One of the most important aspects of living more sustainably is making the conscious decision to simply consume less; practicing conscious consumption in other words.
Becoming a conscious consumer may seem disarmingly simple, but that doesn’t necessarily mean that it’s always easy. Especially in a culture where we’re bombarded with advertisements that tell us we’ll be happier, better looking, more popular, healthier, or smarter if we buy a specific project. Billion-dollar advertising budgets are aimed at making us feel like we need more stuff.
Asking yourself these four questions before you buy something will help align your actions with your ideals, and curb your environmental impact, too
1. Do I need this?
Simple and effective. Do you truly need this item? Is it a dust collector, a duplicate, or an impulse purchase you’re likely to regret and never use? Or is it a genuine need? Everyone’s definition of “need” will be a little different, but I typically default to the wise words of William Morris on this one, “If you want a golden rule that will fit everybody, this is it: Have nothing in your houses that you do not know to be useful, or believe to be beautiful.”
If you do truly need the item, carry on to the second question.
2. Can I make it?
Why support multinational corporations when you could create something for yourself? If you are able to make something instead of buying it, you have complete control over the ingredients, packaging, and efficacy of the product. Make art instead of buying mass-produced prints, whip up your own body care products, or concoct your own cleaning solutions. With the entire internet at your disposal, you can find guidance on making any number of things.
If you can’t make it (and sometimes this will be the case because, let’s face it, I will probably never be a cobbler), carry on to number three.
3. Can I borrow it, or buy it secondhand?

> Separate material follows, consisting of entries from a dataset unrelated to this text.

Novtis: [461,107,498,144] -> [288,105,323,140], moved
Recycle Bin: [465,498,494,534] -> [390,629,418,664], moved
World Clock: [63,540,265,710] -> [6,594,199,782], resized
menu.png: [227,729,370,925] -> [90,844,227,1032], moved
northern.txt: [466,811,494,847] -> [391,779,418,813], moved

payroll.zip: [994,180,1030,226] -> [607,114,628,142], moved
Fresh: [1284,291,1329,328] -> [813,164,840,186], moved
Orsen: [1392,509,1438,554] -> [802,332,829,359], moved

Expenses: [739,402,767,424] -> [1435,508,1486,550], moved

Why buy when you can borrow? And why buy new when you can find it gently used for half the price? We are obsessed with ownership, but for some items that we might use only once or twice a year (camping equipment, party tents, food dehydrators, and so forth), it might make better financial and environmental sense to pool your resources with a friend or family member. Share the item, halve your expenses, and reduce the amount of space in your home devoted to storing things. Win-win!
Alternately, seek out a secondhand store, hit up your local Craigslist, or list a request for what you need on Nextdoor. Buying secondhand saves money, hits the pause button on the consumer cycle, and also allows you to better evaluate how an item will wear over time. A 50-year old wood table that’s still solid and gleaming after decades of use will always be a better investment than its big-box store particleboard counterpart.
4. Is this the best quality I can afford?
This question runs counter to all of our instincts in North American society, where we chase deals with the fervor of fanatics. The truth is, if you truly need something, making the decision to invest in a quality, well-made piece of clothing, furniture, or equipment means you won’t find yourself buying it all over again in a few weeks, months, or years. If you need sandals, look for stitched soles and natural materials instead of flimsy plastic flip flops. If you need a beach umbrella, get the more expensive one made with wood or metal instead of plastic. Make it a habit to prioritize quality over price.
At first, these questions may seem cumbersome or even annoying. But I find they allow me to distill the process of consuming down to its purest form, rather than that insatiable itch in constant need of scratching.